A hemofilia é uma doença hereditária e incurável (até semana passada ao menos) em que o indivíduo nasce com uma deficiência na produção de um fator de coagulação. Isso leva a constante risco de hemorragias, que podem ser fatais, quando ocorrem no cérebro, ou debilitantes, quando atingem as articulações. Décadas atrás, uma vida condenada a sofrimentos constantes, como as que tiveram alguns dos descendentes da rainha Vitória, aquela mesma do recente filme “Victoria e Abdul”.
O que engenhosos pesquisadores conseguiram agora foi domesticar um tipo de vírus, desses que causam um resfriado comum, grudando nele uma caixa de ferramentas para consertar a parte do genoma defeituoso, responsável pela produção do tal fator de coagulação. Por meio de uma única picada, injeta-se o vírus na corrente sanguínea, e ele faz o serviço.
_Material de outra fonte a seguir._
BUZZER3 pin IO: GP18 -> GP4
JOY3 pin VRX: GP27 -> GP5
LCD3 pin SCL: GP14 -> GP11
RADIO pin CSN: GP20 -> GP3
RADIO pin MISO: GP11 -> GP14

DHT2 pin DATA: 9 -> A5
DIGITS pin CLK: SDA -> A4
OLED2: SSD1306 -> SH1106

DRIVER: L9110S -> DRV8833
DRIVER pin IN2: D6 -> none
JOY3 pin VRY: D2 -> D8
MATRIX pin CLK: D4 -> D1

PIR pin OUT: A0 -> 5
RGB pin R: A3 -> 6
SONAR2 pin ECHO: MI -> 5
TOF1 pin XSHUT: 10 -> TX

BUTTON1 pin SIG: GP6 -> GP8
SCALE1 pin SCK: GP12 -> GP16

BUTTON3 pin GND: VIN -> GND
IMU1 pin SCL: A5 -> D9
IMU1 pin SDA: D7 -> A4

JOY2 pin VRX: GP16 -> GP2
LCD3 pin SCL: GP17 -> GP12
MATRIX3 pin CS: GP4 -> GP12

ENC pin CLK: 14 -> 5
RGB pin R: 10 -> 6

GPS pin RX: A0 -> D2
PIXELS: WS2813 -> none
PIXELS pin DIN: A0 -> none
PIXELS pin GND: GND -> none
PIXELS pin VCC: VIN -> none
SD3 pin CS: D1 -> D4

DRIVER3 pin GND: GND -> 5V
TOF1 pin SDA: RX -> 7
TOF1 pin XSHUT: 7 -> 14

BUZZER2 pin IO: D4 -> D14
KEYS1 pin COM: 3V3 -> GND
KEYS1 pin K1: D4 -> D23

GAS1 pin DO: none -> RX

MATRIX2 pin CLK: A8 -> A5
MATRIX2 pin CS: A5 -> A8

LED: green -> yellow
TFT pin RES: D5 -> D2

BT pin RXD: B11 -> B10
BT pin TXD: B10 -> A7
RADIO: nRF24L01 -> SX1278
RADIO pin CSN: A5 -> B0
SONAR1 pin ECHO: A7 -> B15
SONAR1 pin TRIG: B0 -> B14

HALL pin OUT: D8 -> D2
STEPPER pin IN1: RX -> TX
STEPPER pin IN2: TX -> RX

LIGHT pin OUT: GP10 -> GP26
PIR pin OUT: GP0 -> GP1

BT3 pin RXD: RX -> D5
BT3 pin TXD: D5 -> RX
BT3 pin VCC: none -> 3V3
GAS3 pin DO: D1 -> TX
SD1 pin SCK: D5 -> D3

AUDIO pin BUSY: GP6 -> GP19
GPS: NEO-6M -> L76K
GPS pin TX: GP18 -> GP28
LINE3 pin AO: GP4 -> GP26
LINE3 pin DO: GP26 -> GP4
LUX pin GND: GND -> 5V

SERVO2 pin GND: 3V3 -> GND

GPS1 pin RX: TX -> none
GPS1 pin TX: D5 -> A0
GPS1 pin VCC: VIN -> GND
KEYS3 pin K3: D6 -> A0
No estudo em questão, sete pacientes com a forma grave da doença foram agraciados com esse vírus camarada e, no acompanhamento de um ano, deram adeus a hemorragias e transfusões. Há dúvidas pendentes quanto ao prazo de validade, possíveis efeitos inesperados e, claro, o soldo do exército viral. Mas a avenida que se abre com essa incipiente modalidade de tratamento deve alterar os rumos da medicina nas suas diversas áreas.
Na cardiologia, no campo das arritmias, um grupo italiano já conseguiu adestrar e equipar outro vírus para tratamento de uma doença tão rara quanto mortal – a taquicardia ventricular catecolaminérgica -, em que uma mutação causa um defeito sutil numa estrutura dentro das células cardíacas, expondo crianças e jovens ao risco de morte súbita. Em breve, serão feitos os primeiros testes em humanos.
Esses exemplos ilustram bem o potencial da terapia genética, que já escapou do mundo da ficção científica e estará circulando entre nós em pouco tempo, livrando a humanidade de parte expressiva das doenças conhecidas, que devem se juntar à varíola no cemitério dos males extintos.
Sei que, nessa época do ano, as pessoas gostam de receber mensagens de esperança. Nesse ponto, sinto frustrar minha meia-dúzia de leitores, que insistiram até aqui. A terapia genética já passou da fase de esperança. É uma realidade fervilhante melhorando a vida de pessoas que nasceram com algum defeito de fábrica.